- _OBJECTIVE A_
Repeat the forum post on newspaper journalism word for word, from "Anyway, about the" up to and including "million times over.".

- _SOURCE EXCERPT_

Registered: 05/26/01
Posts: 2943
Loc: San Juan Capistrano, CA
T2, I know what you mean! Without deadlines, I'm no longer a writer but a first-class procrastinator!

Anyway, about the "creative" aspect, I must comment:

Here's a secret. At least when it comes to newspaper journalism, the writing is very much formula. Give me a small set of facts, and I can carve out a "stereotypical" story that almost any paper would publish. The trick in standing out is to throw some snappy phrasing, and suddenly you're a genious! But the bare-bones of any newspaper story has been done to death a million times over.

My first newspaper job in 1988 required me to write up to five stories a day! Eek! We journalists certainly do "pay our dues," kind of like young doctor interns but without the big pay-off lingering in the distance.

Steve M., you are an incredible writer! You have missed one of your many callings, but I'm sure your family has been better off financially because of this "lapse."

I echo many of the things that Pique said. There are many sacrifices to be made in this career. Most of the newspaper journalists I know are either divorced or married without children. Those who have families eventually fade into freelancing or switch to public relations or become stay-at-home parents. It's a very cruel industry with lots of side-effects because of the stress. However, when I'm on a really hot story, there is nothing like the high.

- _Data items_

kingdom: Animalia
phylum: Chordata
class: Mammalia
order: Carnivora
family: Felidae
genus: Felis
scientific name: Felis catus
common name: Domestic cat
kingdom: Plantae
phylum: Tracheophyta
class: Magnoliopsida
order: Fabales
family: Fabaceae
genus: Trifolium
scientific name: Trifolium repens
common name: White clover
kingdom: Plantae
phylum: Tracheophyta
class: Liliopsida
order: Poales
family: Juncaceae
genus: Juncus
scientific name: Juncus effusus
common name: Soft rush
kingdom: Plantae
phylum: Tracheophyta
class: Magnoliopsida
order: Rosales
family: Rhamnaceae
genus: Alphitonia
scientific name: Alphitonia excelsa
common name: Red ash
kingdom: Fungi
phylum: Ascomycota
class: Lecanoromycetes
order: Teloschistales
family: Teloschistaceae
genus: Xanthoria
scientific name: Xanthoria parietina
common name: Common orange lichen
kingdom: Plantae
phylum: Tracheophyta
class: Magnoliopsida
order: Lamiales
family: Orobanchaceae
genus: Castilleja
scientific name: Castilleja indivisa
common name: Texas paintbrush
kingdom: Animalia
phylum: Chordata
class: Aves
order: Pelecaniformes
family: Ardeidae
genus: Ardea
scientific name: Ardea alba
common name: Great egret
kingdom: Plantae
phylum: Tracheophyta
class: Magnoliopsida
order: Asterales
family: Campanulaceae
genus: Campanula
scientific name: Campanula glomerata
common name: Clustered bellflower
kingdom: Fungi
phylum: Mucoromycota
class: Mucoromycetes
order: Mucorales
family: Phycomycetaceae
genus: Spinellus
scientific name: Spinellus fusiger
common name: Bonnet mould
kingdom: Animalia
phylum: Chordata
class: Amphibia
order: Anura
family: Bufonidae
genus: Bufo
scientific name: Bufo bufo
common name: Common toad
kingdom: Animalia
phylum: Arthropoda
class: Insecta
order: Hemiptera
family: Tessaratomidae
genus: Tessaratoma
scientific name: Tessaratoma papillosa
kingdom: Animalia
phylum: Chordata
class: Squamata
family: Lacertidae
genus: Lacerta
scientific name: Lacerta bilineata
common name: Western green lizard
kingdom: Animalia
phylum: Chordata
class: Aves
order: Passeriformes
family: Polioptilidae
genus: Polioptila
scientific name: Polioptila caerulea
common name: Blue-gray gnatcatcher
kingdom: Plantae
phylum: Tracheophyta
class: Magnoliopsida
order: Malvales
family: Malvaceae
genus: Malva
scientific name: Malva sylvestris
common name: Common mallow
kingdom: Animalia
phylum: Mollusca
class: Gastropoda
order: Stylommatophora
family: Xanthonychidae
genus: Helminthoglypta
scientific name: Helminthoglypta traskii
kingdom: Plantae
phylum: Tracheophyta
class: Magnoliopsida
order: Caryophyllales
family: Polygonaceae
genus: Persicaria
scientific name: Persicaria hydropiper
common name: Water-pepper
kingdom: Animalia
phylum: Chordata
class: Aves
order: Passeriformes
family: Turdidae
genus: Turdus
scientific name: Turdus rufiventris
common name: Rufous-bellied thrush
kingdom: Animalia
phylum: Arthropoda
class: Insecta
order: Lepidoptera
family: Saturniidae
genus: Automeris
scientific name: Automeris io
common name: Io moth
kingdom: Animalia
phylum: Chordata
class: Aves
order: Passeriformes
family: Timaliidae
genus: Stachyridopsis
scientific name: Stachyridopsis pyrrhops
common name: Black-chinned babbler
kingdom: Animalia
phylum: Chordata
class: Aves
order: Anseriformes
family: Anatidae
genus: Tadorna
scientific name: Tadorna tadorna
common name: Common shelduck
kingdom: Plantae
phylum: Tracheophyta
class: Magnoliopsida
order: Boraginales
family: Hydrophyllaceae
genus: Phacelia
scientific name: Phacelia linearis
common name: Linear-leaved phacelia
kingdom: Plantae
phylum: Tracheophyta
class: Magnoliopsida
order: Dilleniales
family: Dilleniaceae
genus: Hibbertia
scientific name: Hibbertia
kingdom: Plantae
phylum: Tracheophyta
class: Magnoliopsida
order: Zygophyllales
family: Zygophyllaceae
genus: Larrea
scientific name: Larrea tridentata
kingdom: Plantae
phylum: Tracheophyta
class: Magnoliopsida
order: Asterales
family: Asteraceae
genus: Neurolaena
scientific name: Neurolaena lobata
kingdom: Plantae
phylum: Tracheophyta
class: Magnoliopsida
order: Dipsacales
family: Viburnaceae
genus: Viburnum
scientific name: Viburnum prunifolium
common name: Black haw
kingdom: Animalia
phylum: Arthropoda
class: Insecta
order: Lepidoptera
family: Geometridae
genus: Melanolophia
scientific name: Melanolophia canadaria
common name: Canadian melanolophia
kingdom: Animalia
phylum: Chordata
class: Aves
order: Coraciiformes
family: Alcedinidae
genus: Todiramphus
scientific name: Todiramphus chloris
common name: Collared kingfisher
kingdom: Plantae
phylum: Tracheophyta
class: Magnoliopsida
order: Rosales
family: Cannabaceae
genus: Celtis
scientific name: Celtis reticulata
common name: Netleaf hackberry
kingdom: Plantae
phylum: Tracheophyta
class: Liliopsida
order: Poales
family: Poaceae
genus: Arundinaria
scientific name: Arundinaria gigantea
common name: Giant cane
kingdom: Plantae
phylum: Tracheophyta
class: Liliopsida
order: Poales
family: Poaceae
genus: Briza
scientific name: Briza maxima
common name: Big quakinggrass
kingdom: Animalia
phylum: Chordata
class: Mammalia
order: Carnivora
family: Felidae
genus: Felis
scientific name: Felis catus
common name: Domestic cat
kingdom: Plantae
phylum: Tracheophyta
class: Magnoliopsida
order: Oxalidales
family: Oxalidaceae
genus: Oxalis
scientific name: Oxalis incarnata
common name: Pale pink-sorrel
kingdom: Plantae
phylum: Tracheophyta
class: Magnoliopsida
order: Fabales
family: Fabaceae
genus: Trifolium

- _OBJECTIVE B_
In the entries, rewrite the lines from the line with "family: Polygonaceae" up to and including the line with "scientific name: Turdus rufiventris", changing "scientific name" to "binomial" and leaving everything else as it is. Return only those lines.

- _TASK SOLUTION A_
Anyway, about the "creative" aspect, I must comment:

Here's a secret. At least when it comes to newspaper journalism, the writing is very much formula. Give me a small set of facts, and I can carve out a "stereotypical" story that almost any paper would publish. The trick in standing out is to throw some snappy phrasing, and suddenly you're a genious! But the bare-bones of any newspaper story has been done to death a million times over.

- _TASK SOLUTION B_
family: Polygonaceae
genus: Persicaria
binomial: Persicaria hydropiper
common name: Water-pepper
kingdom: Animalia
phylum: Chordata
class: Aves
order: Passeriformes
family: Turdidae
genus: Turdus
binomial: Turdus rufiventris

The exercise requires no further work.